Report: Maduro Broker Offers Delay of Rewriting Constitution if Opposition ‘Cools Off’ Protests

Venezuela's President Nicolas Maduro
Fernando Llano - AP

Former socialist Spanish president Jose Luis Rodríguez Zapatero told Venezuelan opposition leader Leopoldo López this week that dictator Nicolás Maduro is willing to postpone a vote to elect drafters of a new constitution if the opposition offers a “cooling off” of protests, according to the Miami Herald.

Zapatero spent much of 2016 attempting to negotiate a peace deal between the opposition Democratic Unity Roundtable (MUD) and the Venezuelan socialist government. That deal collapsed as Maduro refused to give in power, hold new presidential elections, free the nation’s hundreds of political prisoners, or cease deploying the nation’s military to attack unarmed civilians.

The Herald notes that Freddy Guevara, the opposition-run National Assembly’s first vice president, announced on Twitter that Zapatero shared breakfast with López at his home, where he is currently under house arrest. Maduro’s government sentenced López to fourteen years in prison for organizing peaceful protests against the government.

In that meeting, the Herald claims, Zapatero said Maduro “offered the opposition, in secret negotiations, a 45-day delay of Sunday’s election for a Constitutional Assembly and a proposal to hold presidential elections by the end of next year.” Maduro demanded in exchange “a ‘cooling down’ of the street protests against the government” and support against further sanctions from the United States.

The Herald adds that a D.C. source claims “Maduro is asking the opposition to help him lobby the U.S. government to abstain from slapping new sanctions on the Venezuelan government.”

Venezuelans have taken to the streets every day since late March—111 days and counting—to protest Maduro. The Venezuelan website Runrunes reports that 116 people have died in protests, most the victims of brutal repressive tactics by Maduro’s National Guard.

Maduro also reportedly requested the opposition stop appointing a series of new judges to the Supreme Court, which the National Assembly claims it has the right to based on an election this month in which 98 percent of Venezuelans voting rejected Maduro’s plan for a new constitution.

The July 30 vote to appoint a “National Constituents’ Assembly” would create a parallel legislature made up entirely of socialist Maduro supporters, who would replace the National Assembly and draft a new constitution to keep Maduro in power.

All signs suggest that the opposition has rejected Maduro’s deal.
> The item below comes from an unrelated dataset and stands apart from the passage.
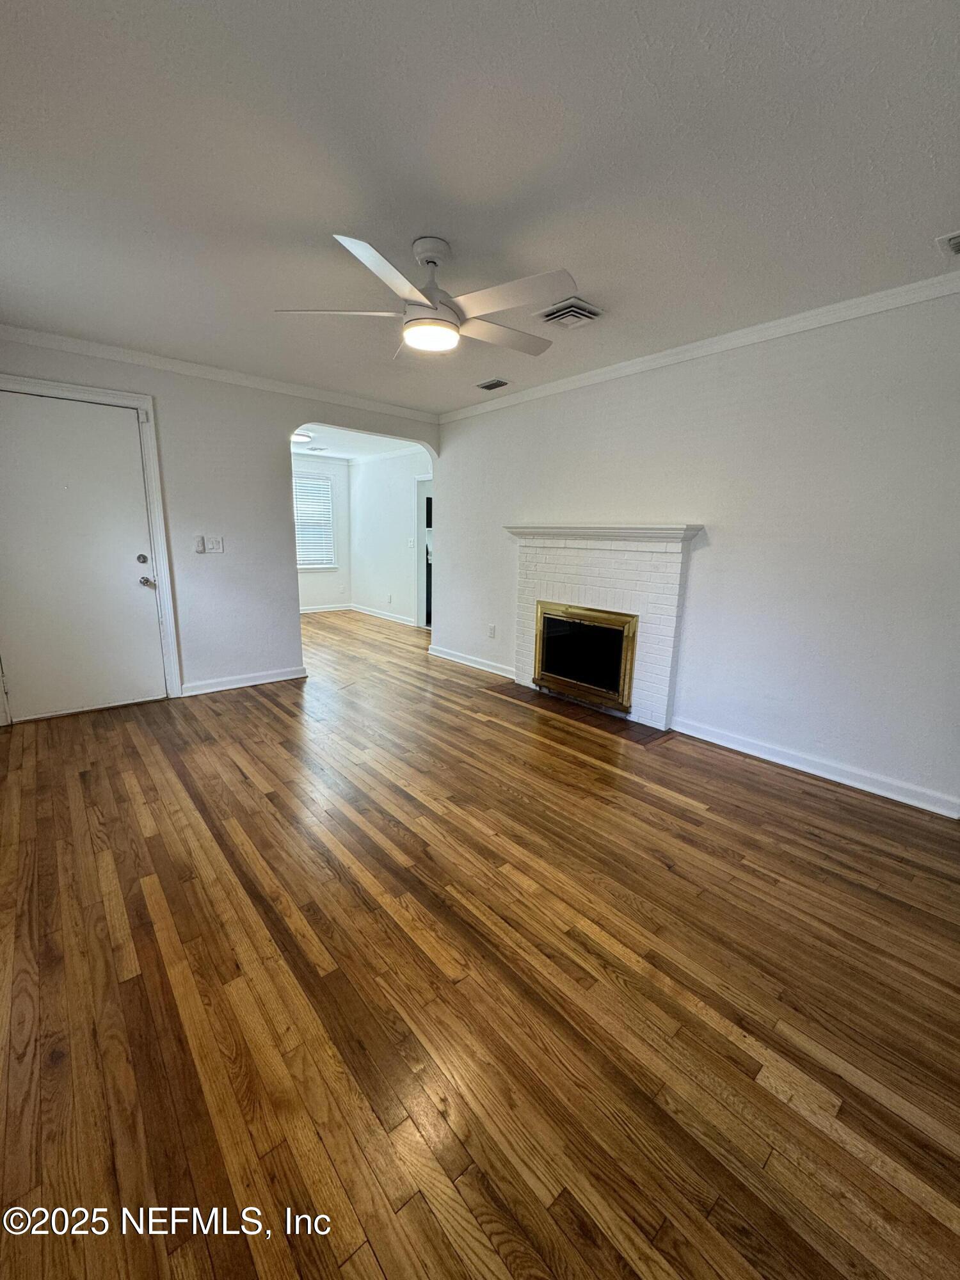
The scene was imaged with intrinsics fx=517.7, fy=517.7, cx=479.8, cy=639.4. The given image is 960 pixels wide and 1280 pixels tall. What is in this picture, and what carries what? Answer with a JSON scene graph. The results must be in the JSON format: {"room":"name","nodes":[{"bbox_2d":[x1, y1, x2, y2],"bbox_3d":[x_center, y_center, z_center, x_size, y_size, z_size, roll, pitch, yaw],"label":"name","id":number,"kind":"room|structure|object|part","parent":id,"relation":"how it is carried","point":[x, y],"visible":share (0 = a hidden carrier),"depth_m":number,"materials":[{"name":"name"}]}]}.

Following the meeting between Zapatero and López, Guevara tweeted that López had reiterated the need to respect the opposition-held vote against the new constitution and the call for presidential elections. “Hopefully someone in the regime has enough sense to suspend the ANC [National Constituents’ Assembly], but we cannot let down our guard: the streets are our strength!”

Leopoldo López later released a video Tuesday calling on Venezuelans to persist protesting in the streets “until we achieve democracy and peace,” reminding listeners that he had suffered “cruel treatment and humiliation” in prison and that their protests were “historic for Venezuela and the world.”

Other opposition leaders rejected Zapatero’s continued presence in Venezuela entirely, noting his total failure at brokering a peace deal throughout 2016. “The only negotiation that we will accept is Maduro’s exit from power as soon as possible,” María Corina Machado, the leader of the Vente Venezuela opposition party, told the newspaper El Nacional. “[Zapatero] came with a last-minute salvation plan of intensive care [for the regime], and he is wrong if he thinks he will stop our struggle in exchange for stopping the ANC.”

The MUD, meanwhile, has since appointed more Supreme Court judges and justices to replace the socialists in office, citing the July vote against the government as a public mandate to do so. MUD leaders have organized a 48-hour general strike beginning Wednesday to paralyze Caracas.

On his weekly program Sundays with Maduro, the president vowed this week to not cancel the constituents’ assembly vote. “You will not defeat me, you have not defeated me, and you will never defeat me,” Maduro shouted, calling the opposition “damaged adolescents full of fascism and unbridled ambitions and hate.”

In a statement Wednesday, the Venezuelan government accused the United States of “systematic aggressions against Venezuela” including support for the opposition and “illegal, coercive unilateral measures” including sanctions against high-ranking officials.